Somsa is baked in all regions of Uzbekistan with various stuffing: meat, pumpkin, greens etc. Somsa is baked in tandyrs and also in gas or electric ovens. Medium stiff dough for somsa is kept for 20-30 minutes and then rolled out in a rope and cut into pieces with 10-15 gr. weight. They should not be thicker than 2-2,5 mm. The edges are rolled out thinner than the center. Minced meat is being put onto the center, formed into the dough and baked at a high temperature. The following is required for the dough: wheat flour – 25 gr., water – 105 gr., salt – 6 gr. As for the minced meat, the following is also required: mutton or beef flesh – 150 gr., fat – 35 gr., onion – 250 gr., zira – 1 gr., salt and pepper ad gustum.

Lagman.

There are two distinguished types of lagman: kesma-lagman and chuzma-lagman. The latter is cooked more often. Kesma-lagman has a history more ancient than chuzma-lagman’s one. Stiff dough is prepared from flour, eggs, water and salt and kept for swelling for 30-40 minutes under a napkin. Then the dough is rolled out in slices with 1,5-2 mm thickness and diameter equal to not less than 10-15 cm. Slices are piled and covered with flour. After that noodles are cut by a sharp knife. Noodles are being shaken up and boiled in a salty water. Then the noodles are poured by a sauce cooked from meat, potatoes, carrot, onion and tomatoes. Products are being roasted, poured by a little amount of water and stewed up until the cooking is finished. In Ferghana and Tashkent regions lagman is cooked with adding of radish and red hot pepper.

Naryn.

Naryn is a very widespread Uzbek dish cooked in all regions of the Republic.

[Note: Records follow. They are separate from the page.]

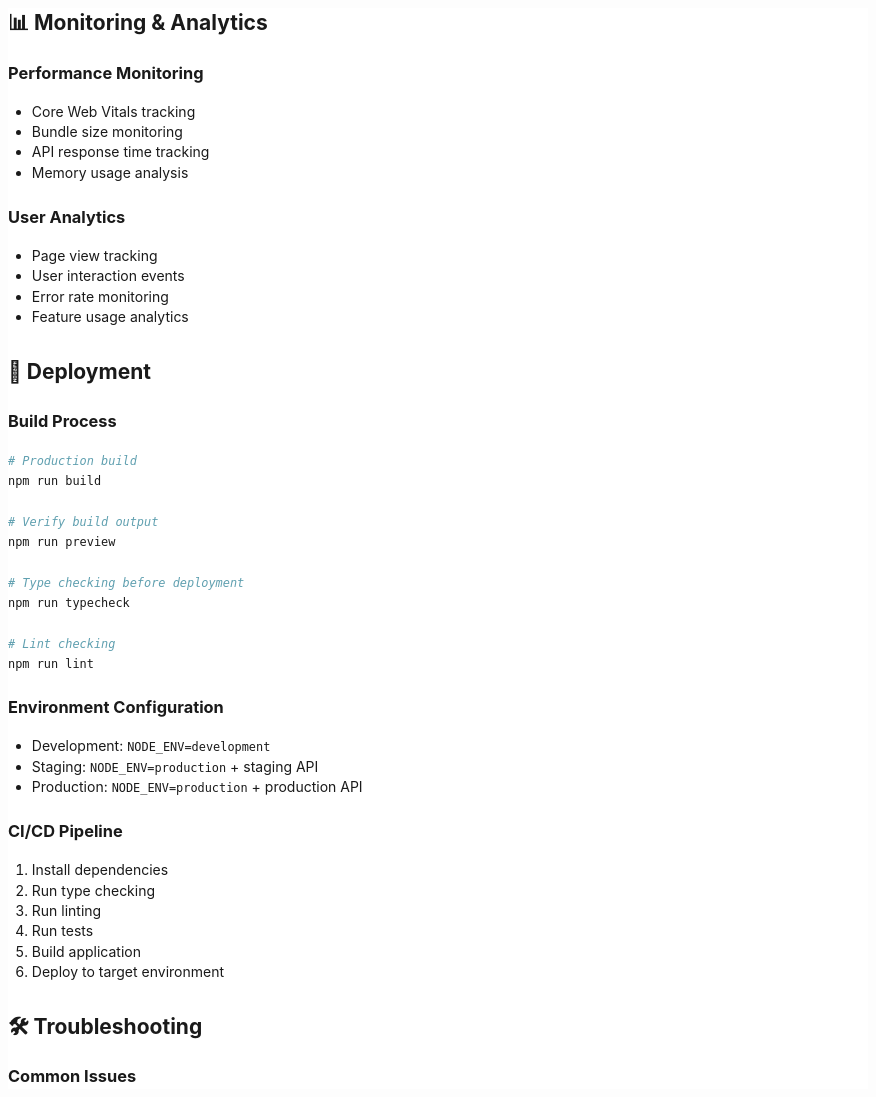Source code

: ## 📊 Monitoring & Analytics

### Performance Monitoring
- Core Web Vitals tracking
- Bundle size monitoring
- API response time tracking
- Memory usage analysis

### User Analytics
- Page view tracking
- User interaction events
- Error rate monitoring
- Feature usage analytics

## 🚢 Deployment

### Build Process
```bash
# Production build
npm run build

# Verify build output
npm run preview

# Type checking before deployment
npm run typecheck

# Lint checking
npm run lint
```

### Environment Configuration
- Development: `NODE_ENV=development`
- Staging: `NODE_ENV=production` + staging API
- Production: `NODE_ENV=production` + production API

### CI/CD Pipeline
1. Install dependencies
2. Run type checking
3. Run linting
4. Run tests
5. Build application
6. Deploy to target environment

## 🛠️ Troubleshooting

### Common Issues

Stiff dough is prepared from flour, eggs, salt and water. Then it is covered by a wet towel and kept for 30-40 minutes. After that, dough is rolled out in a thin slice that is being cut into stripes with 5-7mm width. Flour is scattered on the dough gathered in a pile. Then noodles are cut and boiled. When dished up, noodles are poured with a little amount of bouillon. Beef and / or kazi (horseflesh) are put in small dices on the top. The following ingredients are required for dough: wheat flour – 900 gr., water – 90 gr., salt – 6 gr., 1 egg.